Les collègues juristes de Lussault ont rédigé une vigoureuse protestation (dommage qu’ils ne se soient pas manifestés du temps où Lussault était leur président) :
Les Enseignants-Chercheurs de la Faculté de Droit, d’Economie et des Sciences sociales de l’Université François Rabelais de Tours, réunis en Assemblée Générale le vendredi 6 mars 2009, ont approuvé à l’unanimité la déclaration suivante :
Dans une interview publiée par la Nouvelle République mercredi 4 mars dernier, l’ancien Président de l’Université de Tours, Michel Lussault, s’est permis de diffamer gravement la communauté universitaire en général, et ses anciens collègues de l’Université de Tours en particulier. Un certain nombre de propos inacceptables ayant été proférés, les Enseignants-Chercheurs de la Faculté de Droit, d’Economie et des Sciences sociales de Tours ont décidé d’y répondre par la raison et la dignité, puisque « plus personne n’est sur du rationnel ».

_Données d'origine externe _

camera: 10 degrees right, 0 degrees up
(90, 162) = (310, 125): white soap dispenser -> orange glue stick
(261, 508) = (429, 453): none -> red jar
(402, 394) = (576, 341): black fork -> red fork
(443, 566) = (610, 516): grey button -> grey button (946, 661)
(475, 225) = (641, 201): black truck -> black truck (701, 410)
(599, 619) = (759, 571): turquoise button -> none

La première contre-vérité assénée par M. Lussault concerne le fait que le mouvement actuel des Enseignants-Chercheurs serait uniquement protestataire. M. Lussault semble donc ignorer que plus de 70 Enseignants-Chercheurs de la Faculté de Droit, d’Economie et des Sciences sociales de Tours, dont les opinions politiques contradictoires reflètent la réalité de la France, ont travaillé ensemble pour élaborer des propositions concrètes, qui ont été transmises directement à Mme Pécresse. Il passe sous silence que le Collectif pour la Défense de l’Université, qui joue un rôle moteur dans la mobilisation, a également décidé de faire des propositions. Il semble également ignorer les propositions du Député Daniel Fasquelle, membre de la majorité parlementaire, mais universitaire et hostile au projet de décret réformant le statut des Enseignants-Chercheurs tel qu’il a été présenté au départ.

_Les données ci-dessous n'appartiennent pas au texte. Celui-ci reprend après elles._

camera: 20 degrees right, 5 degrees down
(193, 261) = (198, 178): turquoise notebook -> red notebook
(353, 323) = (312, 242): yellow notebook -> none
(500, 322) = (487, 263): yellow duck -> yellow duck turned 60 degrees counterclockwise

M. Lussault, sur un ton particulièrement insultant, essaie ensuite de faire accroire que les Universitaires n’ont pas lu le projet de décret ministériel, qui serait, à l’entendre, fait pour leur permettre « de mieux travailler » et non « pour les contrôler ». Sans doute sa hauteur de vues lui permet-elle de traiter ainsi par le mépris les avis extrêmement précis et motivés de l’immense majorité des Universitaires français.
Selon ce même M. Lussault, « plus personne ne lit » et « plus personne n’est sur des positions rationnelles et sensées ». Les Enseignants-Chercheurs de la Faculté des deux Lions lui suggèrent donc respectueusement de lire à son tour les propositions qu’ils ont faites et qui sont lisibles par tous sur le site de la Faculté.

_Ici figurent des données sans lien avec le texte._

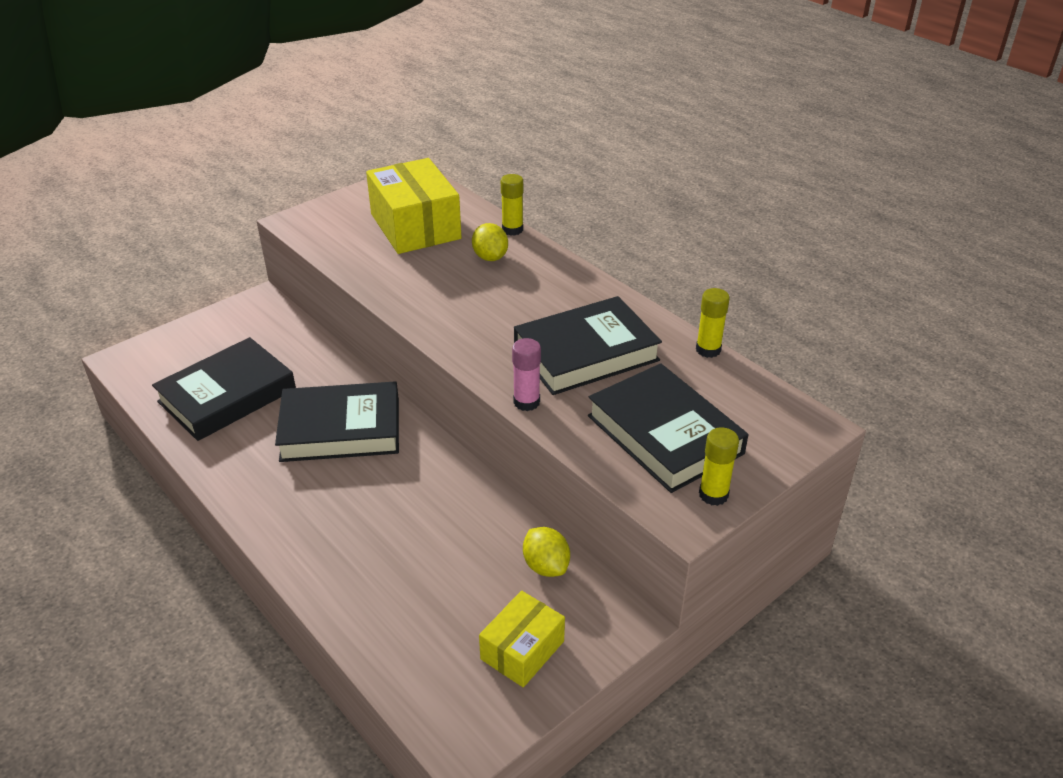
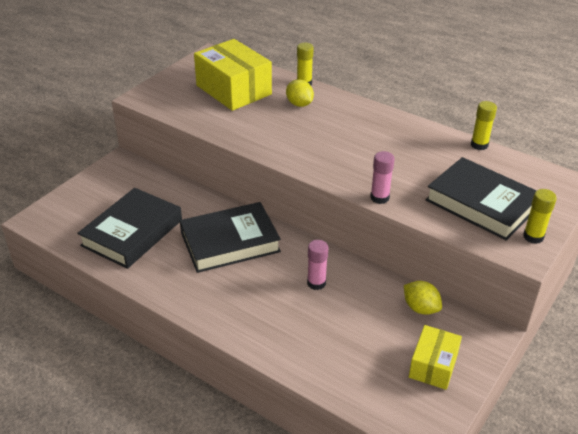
camera: 15 degrees left, 0 degrees up
(423, 504) = (316, 283): none -> pink glue stick
(586, 353) = (401, 159): black book -> none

Les Enseignants-Chercheurs de la Faculté de Droit, d’Economie et des Sciences sociales de Tours quant à eux, mettent leur honneur et leur dignité dans le service de l’Université et du service public, et ne cesseront de rappeler que ceux qui se servent de l’Université à des fins d’arrivisme n’y ont tout simplement pas leur place.